__Extrait fourni__
------------
Il reste que le récit de la pièce de Racine constitue l’essentiel de son discours. Et par le détail. Acte par acte, il nous fait plonger dans la spirale tragique. A priori sans surprise puisque tout est joué d’avance. « C’est propre, la tragédie » lit-on sous la plume d’Anouilh. Les dieux, la fatalité, les lois du genre, tout concourt à l’issue attendue. La surprise se situe ici dans cette sublime gravité avec laquelle Romain Daroles joue sans relâche tantôt en faisant surgir de manière inattendue notre monde d’ultra-consommation en mentionnant Vénus, déesse de l’amour « avant d’être une marque de rasoirs » ; tantôt en usant de la plasticité de la langue avec l’holorime « Thésée, vous, taisez-vous » ; tantôt en célébrant toute la beauté du vers racinien, laissant ouvertement percevoir l’état jubilatoire dans lequel il se trouve alors.
------------
__Lignes répertoriées__

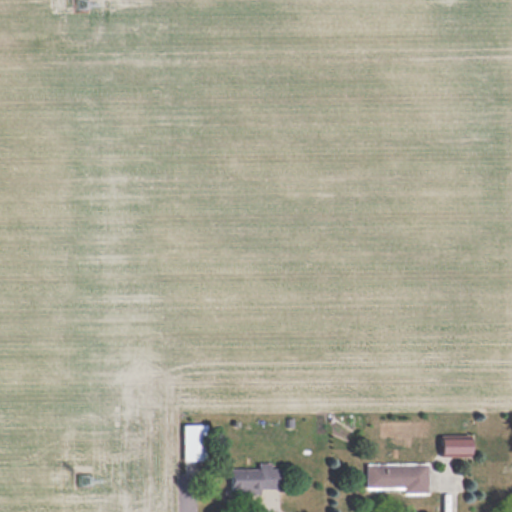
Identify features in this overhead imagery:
power tower: (82, 4)
building: (455, 447)
building: (194, 448)
building: (396, 476)
building: (256, 479)
power tower: (83, 480)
------------
__Problème court A__
Selon l'extrait sur la pièce de Racine, quel holorime Romain Daroles emploie-t-il ?
__Problème court B__
Poursuivez l'extrait sur la pièce de Racine après sa dernière phrase.

__Réponse A__
« Thésée, vous, taisez-vous »

__Réponse B__
Car Phèdre ! est aussi un spectacle sur la joie d’être comédien. Romain Daroles incarne à lui seul les huit personnages de la dramatis personae composée par Racine et c’est un authentique tour de force théâtral : avec cette spontanéité qui le caractérise dans la pièce, il incarne tour à tour le jeune Hippolyte, Phèdre, sa nourrice Œnone à qui il donne un accent méridional prononcé car elle lui rappellerait sa grand-mère marseillaise prénommée Léone, le gouverneur Théramène, Thésée chez qui on retrouve des inflexions de voix rappelant un certain Jean-Paul Belmondo… Tous jusqu’à Panope, ce personnage peu présent, suivante de Phèdre qui a « quand même l’avant-dernière réplique de la pièce » et à qui il prête une allure à la fois godiche et provocante. Entre des déplacements à grands pas à travers le plateau et des stations plus durables face au public, le comédien habité par son jeu semble se délecter de ces transitions souvent rapides, lui permettant de passer de l’un à l’autre – comme dans le remarquable face-à-face entre Thésée et sa prisonnière Aricie au début de l’acte V, alors que la destinée funeste des personnages s’accomplit sans que son cours en ait été infléchie.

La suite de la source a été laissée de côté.